Hedge fund advertisingBy http://profile.typepad.com/1237764140s22740 // July 17, 2013 in General Solicitation, Reg D
One thing were going to have to get a handle on, out here on the West Coast, is how to separate our critique of the SEC proposed rules to overhaul Form D, and the SEC proposed new information requirements for hedge fund advertising.
It shouldn't be difficult to do this, but it needs sorting.
Here, a week after the big SEC open meeting (click here to run a rebroadcast of the live blogging Joe Wallin and I did during the meeting webcast), we are still thinking through the implications of how the proposed rules will impact startups, angels and venture capitalists. But it probably make sense to get educated enough on the hedge fund advertising critique that we can start to make some distinctions between Reg D filing requirements for funds, and proposed filing requirements for individual issuers.

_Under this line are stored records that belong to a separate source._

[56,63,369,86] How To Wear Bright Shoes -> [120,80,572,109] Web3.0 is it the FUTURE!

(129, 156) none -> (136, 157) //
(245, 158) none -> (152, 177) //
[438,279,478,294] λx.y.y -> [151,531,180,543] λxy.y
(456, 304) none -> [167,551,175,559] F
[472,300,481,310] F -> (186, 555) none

Check out this fascinating four or five minute video from Bloomberg. A colleague of a friend sent me a link, and it's fascinating.
The upshot: a marketing professor says hedge fund advertising will tend to reduce firm margins.
Can you imagine venture capital firms advertising?
Frankly, I can; even on traditional media.
Imagine the following kind of copy being read on a regional NPR station:
"Support for this [civic/economic] program is brought to you by Acme Venture Partners, the leading enabler for Springfield Vally innovation for three generations, now accepting qualified limited partners for its new clean energy fund. Make tomorrow happen; invest today. AcmeVenturePartners.vc."